Both functions that you implement will return the value of the best next move and the recommended next move.
If the search depth is 0 or there are no legal moves available, the function should return false (#f in racket) for the move.
Minimax Without Pruning
This part is easier than minimax with pruning, so please start with it.
You will be implementing a modified version of the pseudo code shown in chapter 11 section 3 of the book:
The major differences (in addition to not using alpha-beta pruning) are that:
- Your function will take four arguments
a. player: The player whose turn it is
b. board: The current board layout
c. depth: If depth equals 0, then you are at a leaf node, otherwise decrease thedepth for the next iteration.
d. evaluation function: You will use evaluation function to evaluate leaf nodes bycall (eval-fn player board).
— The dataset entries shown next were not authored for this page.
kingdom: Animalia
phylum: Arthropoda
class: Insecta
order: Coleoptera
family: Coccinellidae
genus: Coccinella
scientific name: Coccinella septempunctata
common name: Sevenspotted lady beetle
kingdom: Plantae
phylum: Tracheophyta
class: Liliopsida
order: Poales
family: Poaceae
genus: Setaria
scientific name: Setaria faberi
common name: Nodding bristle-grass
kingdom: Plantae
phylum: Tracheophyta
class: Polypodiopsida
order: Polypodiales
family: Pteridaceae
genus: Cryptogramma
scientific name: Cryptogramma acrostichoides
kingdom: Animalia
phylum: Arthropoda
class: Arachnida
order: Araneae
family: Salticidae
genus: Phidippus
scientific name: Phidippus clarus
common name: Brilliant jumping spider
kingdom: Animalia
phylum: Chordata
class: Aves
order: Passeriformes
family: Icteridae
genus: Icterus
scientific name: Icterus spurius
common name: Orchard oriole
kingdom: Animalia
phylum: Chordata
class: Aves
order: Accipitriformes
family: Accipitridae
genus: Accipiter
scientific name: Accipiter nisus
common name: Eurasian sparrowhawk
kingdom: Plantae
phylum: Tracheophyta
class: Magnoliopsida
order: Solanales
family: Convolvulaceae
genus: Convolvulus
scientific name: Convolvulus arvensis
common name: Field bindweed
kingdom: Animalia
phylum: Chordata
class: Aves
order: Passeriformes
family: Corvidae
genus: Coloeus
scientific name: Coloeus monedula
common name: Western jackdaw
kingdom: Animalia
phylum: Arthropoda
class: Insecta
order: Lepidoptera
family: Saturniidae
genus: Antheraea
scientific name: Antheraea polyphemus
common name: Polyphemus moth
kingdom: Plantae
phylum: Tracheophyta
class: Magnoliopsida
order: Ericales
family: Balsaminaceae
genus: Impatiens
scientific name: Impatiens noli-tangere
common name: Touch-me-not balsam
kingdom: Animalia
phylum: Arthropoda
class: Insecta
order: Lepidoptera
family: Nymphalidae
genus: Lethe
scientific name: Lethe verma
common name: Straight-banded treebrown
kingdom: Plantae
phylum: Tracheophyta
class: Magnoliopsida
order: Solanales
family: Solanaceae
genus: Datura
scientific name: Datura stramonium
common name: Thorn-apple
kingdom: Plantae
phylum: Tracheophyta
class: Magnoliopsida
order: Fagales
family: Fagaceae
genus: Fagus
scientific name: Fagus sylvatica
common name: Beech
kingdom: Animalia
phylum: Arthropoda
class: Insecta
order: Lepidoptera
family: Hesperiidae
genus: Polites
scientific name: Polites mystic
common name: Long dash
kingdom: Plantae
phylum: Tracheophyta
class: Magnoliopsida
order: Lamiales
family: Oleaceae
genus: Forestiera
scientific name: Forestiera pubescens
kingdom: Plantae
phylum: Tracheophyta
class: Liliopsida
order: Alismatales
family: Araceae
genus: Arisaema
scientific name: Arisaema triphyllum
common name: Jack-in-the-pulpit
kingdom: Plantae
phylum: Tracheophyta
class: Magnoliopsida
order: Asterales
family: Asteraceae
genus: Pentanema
- Your code will treat both players as maximizing agents. When you receive the expected
score from an opponent, take the negative of that score, as shown in the assignment of alpha above
- Your code will return a single action, not a path (since the path may be changed if the opponent doesn’t play as expected). In the pseudocode above, this corresponds to only returning the action c, not the whole path.
The list of legal moves for the player is returned by the function (legal-moves player
board)
- You must handle the case when no legal moves exist.
- If neither player has legal moves left, return a value of (final-value player board) and #f for the move.
- If the opponent can make a move, the current player must pass their turn by playing #f. In this case, the returned values should be the negation of the opponent’s minimax score and #f for the move.
Minimax with Alpha-Beta Pruning
The code for alpha-beta is similar to minimax. It takes two additional arguments: achievable and cutoff. Achievable is the value of the maximum path found so far and cutoff is the minimum option found for the opponent so far.
If achievable is less than or equal to cutoff, the search should stop since the current branch is not one that a pair of optimal players would go down.
To exit cutoff branches, you will probably want to use a for loop with a break statement. You can check whether your code is cutting off enough branches by comparing the time for minimax to the time for alpha-beta. Alpha-beta should always run faster when the depth is 2 or more. You can test if you are getting enough of a speedup using the (alpha-beta-faster?) function in tester.rkt.